I was stunned for a moment, but sadly I was not surprised. I repeated the nature of the call, the name of the caller, and the name of the employee they were calling about. I said that I could understand her. I asked if she’d like me to take a message. A quick “no, no” response, my superior seemed to realize I knew the call was serious and I patch the caller through, and so it goes. Some moments later, this superior comes to the back office to explain that she thought the first call was bogus. I guess the individual that had called in before spoke less English? I can’t say. I have their word that, the individual was whispering to someone else, and couldn’t either understand what was being asked of them, or could not repeat the name of the company they were working for. My superior thanked me and said she didn’t want to give out information like that. I said of course I understand.

It devolved slightly, but I didn’t let it get that far. My superior mentioned they were tired of the scams and that “it seems it’s getting worse, it’s concerning that these people hire people that don’t speak English”. I just echoed my former reply. “I understand, it’s not easy. Hope I can help.”

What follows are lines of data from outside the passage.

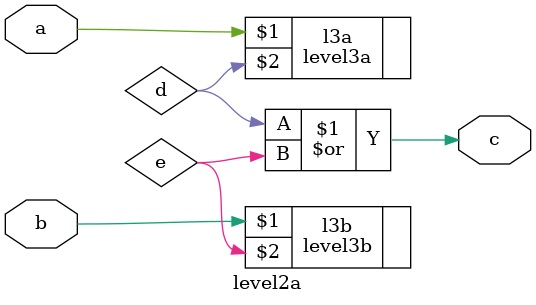
<source format=v>
module level2a(
  input  wire a,
  input  wire b,
  output wire c
);

wire d, e;

level3a l3a(a, d);
level3b l3b(b, e);

assign c = d | e;

endmodule

</source>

This practice has actually been going on for years. Indian phone representatives teach English to one another, which leads to some mannerisms (those who watch Kitboga can attest to E&E). The first caller was being shadowed, and coached. It has to be so hard honestly. I digress. If you haven’t heard on some underground news-blocks, it is actually, becoming more and more commonplace. Not from the scammer-side, but yes from the helpdesk side. Just google it. “Actually Indians”. Yep, “AI”. Layoffs? Increased production? All thanks to AI.

I’m more than happy to embrace this, in fact, I always have embraced the culture and language differences. Isn’t it wonderful how different we all are, I think. Each culture has beauty in it’s own way, looking at the bright side… I can still hope that the human knows I am grateful that they are human, and I respect that they are human, and that we can speak to one another.

I am particularly grateful for Gorillaz music pushing these language barriers further and further. Directly responsible for putting Kali Uchis and Bad Bunny on my radar. I now know about Trueno. Bad Bunny’s recent monolgue on SNL about the backlash after he was announced to be the first male Latin American artist to headline the halftime show send a wonderful message. “If you don’t understand what I just said, you have four months to learn”.

I want to learn. I NEED to learn, I need to speak. At work I always here “these people, these people, these people, ugh, sigh, they don’t get it” and sometimes even an accent gets MOCKED. The gall. It makes me so sad and angry. When asked if I speak Spanish, I always say”uno momento, se habla un poquito español”. Then I try to find someone that can. That’s usually the best I can do now. I imagine they laugh or have trouble understanding me – I have a terrible accent.

So please TRY to understand!!! Not everyone is playing dumb with you. They’re just trying to understand, like you.